= Available records =
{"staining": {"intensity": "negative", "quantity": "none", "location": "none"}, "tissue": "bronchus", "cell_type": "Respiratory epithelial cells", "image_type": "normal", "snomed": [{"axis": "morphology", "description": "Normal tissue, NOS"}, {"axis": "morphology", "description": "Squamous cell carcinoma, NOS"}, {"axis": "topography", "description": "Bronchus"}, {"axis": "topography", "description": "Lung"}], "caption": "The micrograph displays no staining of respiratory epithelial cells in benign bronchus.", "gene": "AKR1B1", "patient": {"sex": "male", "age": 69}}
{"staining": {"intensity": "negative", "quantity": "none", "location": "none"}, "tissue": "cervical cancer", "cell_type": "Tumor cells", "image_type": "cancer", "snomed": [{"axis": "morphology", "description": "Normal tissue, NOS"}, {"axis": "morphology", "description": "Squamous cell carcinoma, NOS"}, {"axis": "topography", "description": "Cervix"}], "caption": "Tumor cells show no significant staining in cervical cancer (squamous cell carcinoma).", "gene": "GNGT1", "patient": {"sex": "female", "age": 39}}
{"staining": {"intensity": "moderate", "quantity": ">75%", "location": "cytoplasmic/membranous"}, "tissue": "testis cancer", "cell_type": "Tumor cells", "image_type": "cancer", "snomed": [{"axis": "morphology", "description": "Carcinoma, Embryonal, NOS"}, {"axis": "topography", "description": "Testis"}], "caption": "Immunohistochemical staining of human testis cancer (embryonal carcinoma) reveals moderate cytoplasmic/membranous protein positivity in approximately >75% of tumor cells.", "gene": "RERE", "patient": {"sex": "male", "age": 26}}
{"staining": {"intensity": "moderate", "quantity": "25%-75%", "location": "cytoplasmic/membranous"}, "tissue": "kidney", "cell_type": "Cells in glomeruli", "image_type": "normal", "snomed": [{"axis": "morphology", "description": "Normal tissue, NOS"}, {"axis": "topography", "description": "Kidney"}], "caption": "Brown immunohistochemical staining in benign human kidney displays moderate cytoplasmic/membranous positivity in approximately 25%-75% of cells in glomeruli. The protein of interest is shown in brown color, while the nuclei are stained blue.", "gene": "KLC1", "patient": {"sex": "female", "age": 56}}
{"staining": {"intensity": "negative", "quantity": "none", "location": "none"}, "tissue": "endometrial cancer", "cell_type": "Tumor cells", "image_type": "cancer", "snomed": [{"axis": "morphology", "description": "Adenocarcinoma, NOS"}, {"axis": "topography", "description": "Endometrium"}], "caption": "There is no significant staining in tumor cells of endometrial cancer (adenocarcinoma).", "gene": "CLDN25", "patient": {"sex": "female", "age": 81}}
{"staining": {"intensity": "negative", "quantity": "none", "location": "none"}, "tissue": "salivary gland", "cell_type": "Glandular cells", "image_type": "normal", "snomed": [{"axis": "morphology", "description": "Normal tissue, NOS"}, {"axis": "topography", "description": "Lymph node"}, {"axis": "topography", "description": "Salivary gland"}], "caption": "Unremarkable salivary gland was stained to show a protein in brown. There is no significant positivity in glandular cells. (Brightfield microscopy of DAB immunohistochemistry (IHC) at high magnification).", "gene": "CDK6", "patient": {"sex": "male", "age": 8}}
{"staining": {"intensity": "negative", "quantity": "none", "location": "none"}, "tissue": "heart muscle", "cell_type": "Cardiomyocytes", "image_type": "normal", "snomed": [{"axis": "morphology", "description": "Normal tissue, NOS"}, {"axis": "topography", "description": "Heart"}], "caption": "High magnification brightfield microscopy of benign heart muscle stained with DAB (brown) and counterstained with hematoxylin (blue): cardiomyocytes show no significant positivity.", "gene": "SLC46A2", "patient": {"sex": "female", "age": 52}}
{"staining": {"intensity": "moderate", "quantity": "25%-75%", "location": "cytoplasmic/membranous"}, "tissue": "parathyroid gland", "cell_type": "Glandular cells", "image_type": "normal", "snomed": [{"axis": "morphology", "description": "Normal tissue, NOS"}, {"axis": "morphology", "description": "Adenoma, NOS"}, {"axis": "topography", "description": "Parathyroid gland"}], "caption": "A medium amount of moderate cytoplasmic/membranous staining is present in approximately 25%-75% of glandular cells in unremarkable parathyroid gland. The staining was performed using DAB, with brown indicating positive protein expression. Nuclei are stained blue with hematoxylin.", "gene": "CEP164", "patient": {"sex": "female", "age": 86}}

= Work required =
The data above must be returned in full, exactly as written.

= Result =
{"staining": {"intensity": "negative", "quantity": "none", "location": "none"}, "tissue": "bronchus", "cell_type": "Respiratory epithelial cells", "image_type": "normal", "snomed": [{"axis": "morphology", "description": "Normal tissue, NOS"}, {"axis": "morphology", "description": "Squamous cell carcinoma, NOS"}, {"axis": "topography", "description": "Bronchus"}, {"axis": "topography", "description": "Lung"}], "caption": "The micrograph displays no staining of respiratory epithelial cells in benign bronchus.", "gene": "AKR1B1", "patient": {"sex": "male", "age": 69}}
{"staining": {"intensity": "negative", "quantity": "none", "location": "none"}, "tissue": "cervical cancer", "cell_type": "Tumor cells", "image_type": "cancer", "snomed": [{"axis": "morphology", "description": "Normal tissue, NOS"}, {"axis": "morphology", "description": "Squamous cell carcinoma, NOS"}, {"axis": "topography", "description": "Cervix"}], "caption": "Tumor cells show no significant staining in cervical cancer (squamous cell carcinoma).", "gene": "GNGT1", "patient": {"sex": "female", "age": 39}}
{"staining": {"intensity": "moderate", "quantity": ">75%", "location": "cytoplasmic/membranous"}, "tissue": "testis cancer", "cell_type": "Tumor cells", "image_type": "cancer", "snomed": [{"axis": "morphology", "description": "Carcinoma, Embryonal, NOS"}, {"axis": "topography", "description": "Testis"}], "caption": "Immunohistochemical staining of human testis cancer (embryonal carcinoma) reveals moderate cytoplasmic/membranous protein positivity in approximately >75% of tumor cells.", "gene": "RERE", "patient": {"sex": "male", "age": 26}}
{"staining": {"intensity": "moderate", "quantity": "25%-75%", "location": "cytoplasmic/membranous"}, "tissue": "kidney", "cell_type": "Cells in glomeruli", "image_type": "normal", "snomed": [{"axis": "morphology", "description": "Normal tissue, NOS"}, {"axis": "topography", "description": "Kidney"}], "caption": "Brown immunohistochemical staining in benign human kidney displays moderate cytoplasmic/membranous positivity in approximately 25%-75% of cells in glomeruli. The protein of interest is shown in brown color, while the nuclei are stained blue.", "gene": "KLC1", "patient": {"sex": "female", "age": 56}}
{"staining": {"intensity": "negative", "quantity": "none", "location": "none"}, "tissue": "endometrial cancer", "cell_type": "Tumor cells", "image_type": "cancer", "snomed": [{"axis": "morphology", "description": "Adenocarcinoma, NOS"}, {"axis": "topography", "description": "Endometrium"}], "caption": "There is no significant staining in tumor cells of endometrial cancer (adenocarcinoma).", "gene": "CLDN25", "patient": {"sex": "female", "age": 81}}
{"staining": {"intensity": "negative", "quantity": "none", "location": "none"}, "tissue": "salivary gland", "cell_type": "Glandular cells", "image_type": "normal", "snomed": [{"axis": "morphology", "description": "Normal tissue, NOS"}, {"axis": "topography", "description": "Lymph node"}, {"axis": "topography", "description": "Salivary gland"}], "caption": "Unremarkable salivary gland was stained to show a protein in brown. There is no significant positivity in glandular cells. (Brightfield microscopy of DAB immunohistochemistry (IHC) at high magnification).", "gene": "CDK6", "patient": {"sex": "male", "age": 8}}
{"staining": {"intensity": "negative", "quantity": "none", "location": "none"}, "tissue": "heart muscle", "cell_type": "Cardiomyocytes", "image_type": "normal", "snomed": [{"axis": "morphology", "description": "Normal tissue, NOS"}, {"axis": "topography", "description": "Heart"}], "caption": "High magnification brightfield microscopy of benign heart muscle stained with DAB (brown) and counterstained with hematoxylin (blue): cardiomyocytes show no significant positivity.", "gene": "SLC46A2", "patient": {"sex": "female", "age": 52}}
{"staining": {"intensity": "moderate", "quantity": "25%-75%", "location": "cytoplasmic/membranous"}, "tissue": "parathyroid gland", "cell_type": "Glandular cells", "image_type": "normal", "snomed": [{"axis": "morphology", "description": "Normal tissue, NOS"}, {"axis": "morphology", "description": "Adenoma, NOS"}, {"axis": "topography", "description": "Parathyroid gland"}], "caption": "A medium amount of moderate cytoplasmic/membranous staining is present in approximately 25%-75% of glandular cells in unremarkable parathyroid gland. The staining was performed using DAB, with brown indicating positive protein expression. Nuclei are stained blue with hematoxylin.", "gene": "CEP164", "patient": {"sex": "female", "age": 86}}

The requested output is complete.